Interpretive Summary: The CO2 concentration in the atmosphere is increasing, which can affect plant photosynthesis and also cause a partial closure of the stomata in plant leaves through which the plant exchanges CO2 and water vapor with the atmosphere. The magnitude of both effects and the extent to which they change growth, yield, and water requirements of crops is likely to be influenced by other environmental factors such as soil nitrogen supply. In order to predict what effect the elevated CO2 will have on future crop production, as well as Earth’s future global carbon balance and climate, land surface simulation models are being developed. This paper reports a successful test of one such model called the Community Land Model, comparing model predictions against the results of an experiment where open-field-grown wheat was exposed to elevated levels of CO2 using free-air CO2-enrichment (FACE) technology at ample and limited levels of soil water and nitrogen. Many model results were acceptably close to observed values, but several others were not, which identified areas for which the model needs improvement. This work will benefit both future growers and consumers of wheat and wheat products, as well as improving future climate predictions.

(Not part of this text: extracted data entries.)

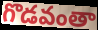
గొడవంతాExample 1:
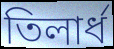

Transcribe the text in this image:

তিলার্ধ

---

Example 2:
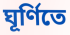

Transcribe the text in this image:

ঘূর্ণিতে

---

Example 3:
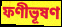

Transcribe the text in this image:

ফণীভূষণ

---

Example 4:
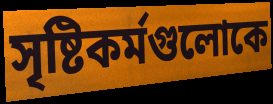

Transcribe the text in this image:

সৃষ্টিকর্মগুলোকে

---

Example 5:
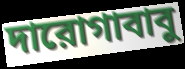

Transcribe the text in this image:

দারোগাবাবুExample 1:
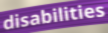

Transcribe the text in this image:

disabilities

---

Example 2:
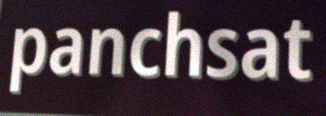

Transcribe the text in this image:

panchsat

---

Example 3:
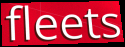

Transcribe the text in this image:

fleets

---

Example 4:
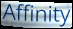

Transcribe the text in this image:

Affinity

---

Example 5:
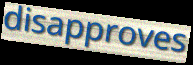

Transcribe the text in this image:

disapproves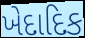
ખેદાદિક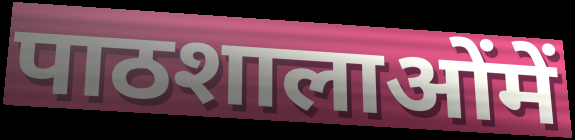
पाठशालाओंमें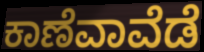
ಕಾಣೆವಾವೆಡೆ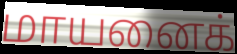
மாயனைக்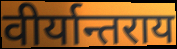
वीर्यान्तराय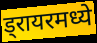
ड्रायरमध्ये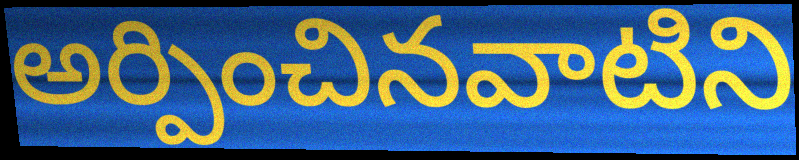
అర్పించినవాటిని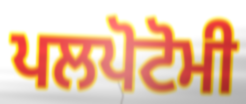
ਪਲਪੋਟੋਮੀ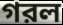
গরলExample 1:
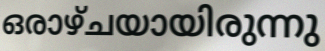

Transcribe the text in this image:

ഒരാഴ്ചയായിരുന്നു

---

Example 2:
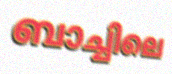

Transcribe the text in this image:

ബാച്ചിലെ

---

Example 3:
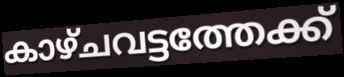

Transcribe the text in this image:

കാഴ്ചവട്ടത്തേക്ക്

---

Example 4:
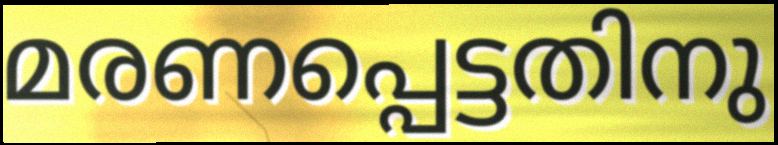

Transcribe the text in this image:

മരണപ്പെട്ടതിനു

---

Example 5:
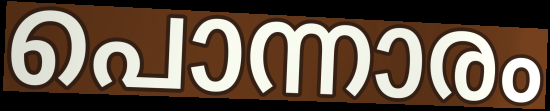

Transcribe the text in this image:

പൊന്നാരം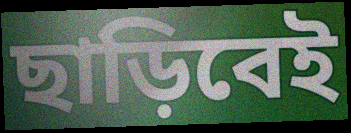
ছাড়িবেই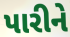
પારીનેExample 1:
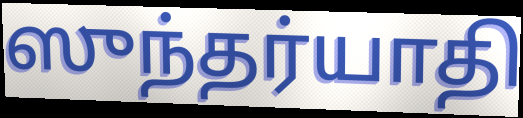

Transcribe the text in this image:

ஸுந்தர்யாதி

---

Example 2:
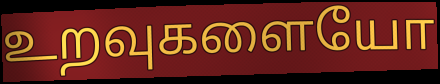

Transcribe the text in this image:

உறவுகளையோ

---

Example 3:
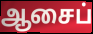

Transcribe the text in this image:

ஆசைப்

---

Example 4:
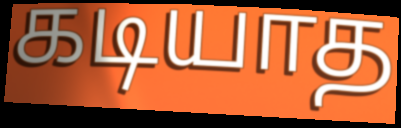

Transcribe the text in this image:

கடியாத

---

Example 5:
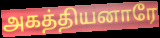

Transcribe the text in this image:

அகத்தியனாரேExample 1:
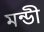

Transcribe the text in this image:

Technical Abstract: The Community Land Model (CLM) is a state-of-the-art land surface model that simulates biogeophysical and biogeochemical processes. CLM started to incorporate the crop growth models since version 4.0 in 2012, and since then the crop model in CLM has been evolved remarkably, but some of the key crop growth responses to environmental conditions (such as the elevated CO2) have not been well validated. The Maricopa spring wheat Free Air CO2 Enrichment (FACE) experiment is one of the most frequently used experiments for such validation because the experiment consisted of multi-year paired treatments to understand the growth response to elevated CO2, irrigation, nitrogen fertilization, and their interactions. We set up single point simulations with CLM (version 4.5) forcing with the observed hourly meteorology and applied the same amount of CO2, irrigation, and nitrogen fertilization as actually applied for each treatment. We focused on both spring wheat growth and energy flux responses to these land managements. Overall, CLM underestimated above ground biomass by 7% (117 g m-2) and overestimated grain yield by 13% (91 g m-2), and showed too positive growth response to elevated CO2, but insufficient growth response to irrigation. The overestimated growth response to elevated CO2 may be due to ignoring factors (e.g., leaf traits) that will limit crop growth under elevated CO2. The insufficient response to irrigation is due to CLM simulating lower latent heat flux during April and May, which resulted in higher soil moisture. Thus, spring wheat grows well even with lower amounts of irrigation in CLM. In response to nitrogen fertilization, CLM underestimated LAI increase but overestimated grain yield increase. In terms of energy fluxes, CLM showed decreased latent heat flux in response to elevated CO2 but increased latent heat flux in response to nitrogen fertilization, but the response magnitude was much smaller than the observations. The poor simulated energy fluxes was partly due to CLM underestimating vegetation controls on transpiration, and partly due the observed latent heat flux was not obtained by direct measurments where an abnormal high amount (97%) of energy partitioning into latent heat flux. Based on these validations, we summarized further model developments for CLM to better simulate crop growth process.